__CONSIGNES__: Relevez et recopiez chaque ligne des enregistrements contenant la chaîne « музыки ». Tenez compte de la casse.

__DONNÉES ENREGISTRÉES__:
━━━━━━━━
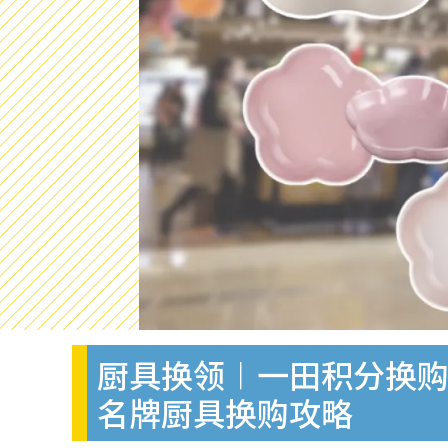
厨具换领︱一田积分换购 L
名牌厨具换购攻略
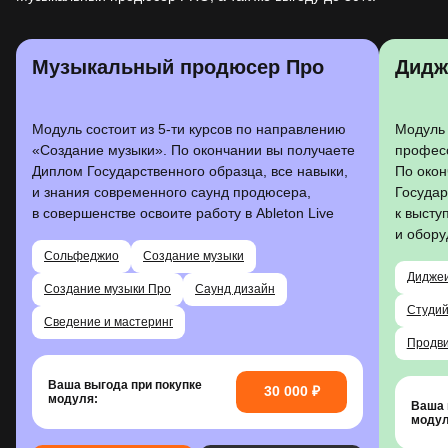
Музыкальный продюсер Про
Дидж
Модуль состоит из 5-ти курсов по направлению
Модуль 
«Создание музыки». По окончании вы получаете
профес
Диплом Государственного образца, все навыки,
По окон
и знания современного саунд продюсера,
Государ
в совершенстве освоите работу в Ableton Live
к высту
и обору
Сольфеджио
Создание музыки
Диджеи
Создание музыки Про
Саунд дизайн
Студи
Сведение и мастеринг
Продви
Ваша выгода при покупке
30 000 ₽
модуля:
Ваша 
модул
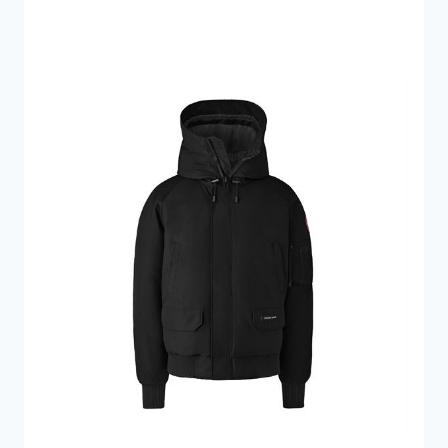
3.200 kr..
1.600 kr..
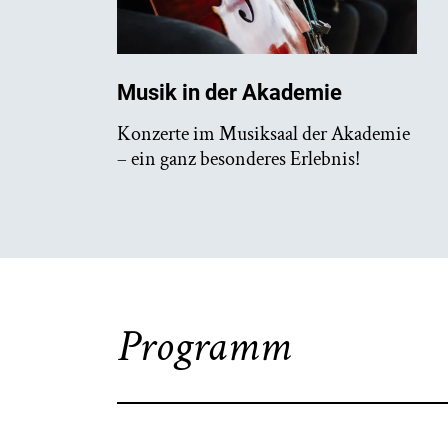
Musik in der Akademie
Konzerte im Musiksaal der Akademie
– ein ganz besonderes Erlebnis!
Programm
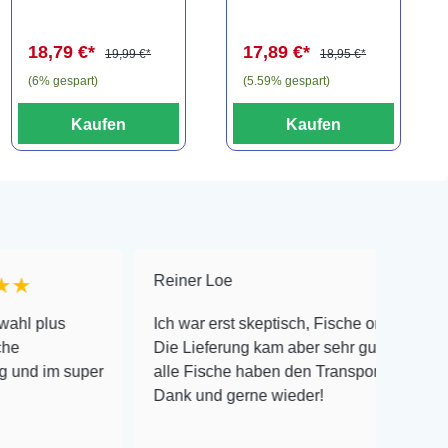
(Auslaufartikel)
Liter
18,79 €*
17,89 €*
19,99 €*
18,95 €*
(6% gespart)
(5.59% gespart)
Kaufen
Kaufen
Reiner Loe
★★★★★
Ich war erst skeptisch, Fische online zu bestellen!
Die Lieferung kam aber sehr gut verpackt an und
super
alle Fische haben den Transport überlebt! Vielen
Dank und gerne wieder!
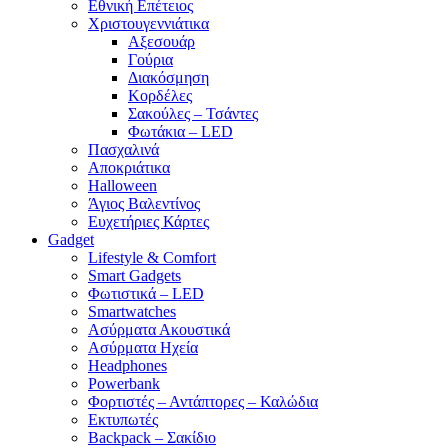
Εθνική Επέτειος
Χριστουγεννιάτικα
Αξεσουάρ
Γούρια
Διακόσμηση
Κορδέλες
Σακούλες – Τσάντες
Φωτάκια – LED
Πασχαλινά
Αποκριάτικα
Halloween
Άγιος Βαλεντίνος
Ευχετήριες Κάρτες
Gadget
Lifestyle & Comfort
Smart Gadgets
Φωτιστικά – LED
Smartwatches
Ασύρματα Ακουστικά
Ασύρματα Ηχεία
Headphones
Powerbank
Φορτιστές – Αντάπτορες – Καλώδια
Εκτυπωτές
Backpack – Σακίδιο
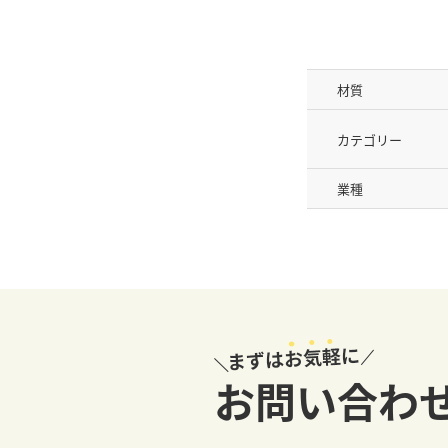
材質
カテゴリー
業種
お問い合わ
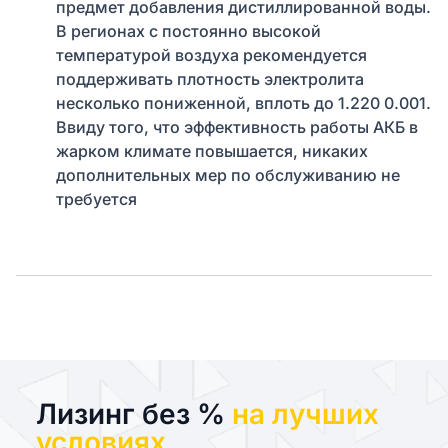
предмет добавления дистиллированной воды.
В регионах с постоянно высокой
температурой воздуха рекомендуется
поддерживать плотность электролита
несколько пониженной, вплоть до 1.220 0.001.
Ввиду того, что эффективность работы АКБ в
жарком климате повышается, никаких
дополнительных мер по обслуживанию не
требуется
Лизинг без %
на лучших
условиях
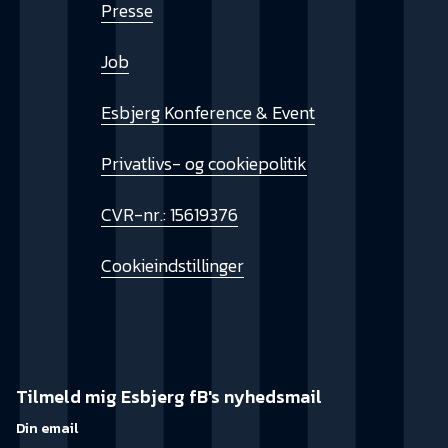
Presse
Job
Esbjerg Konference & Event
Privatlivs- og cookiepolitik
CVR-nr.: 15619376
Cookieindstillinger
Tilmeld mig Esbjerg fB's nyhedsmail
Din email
━━━━━━━━
__RÉPONSE RÉDIGÉE__:
«Создание музыки». По окончании вы получаете
Создание музыки
Создание музыки Про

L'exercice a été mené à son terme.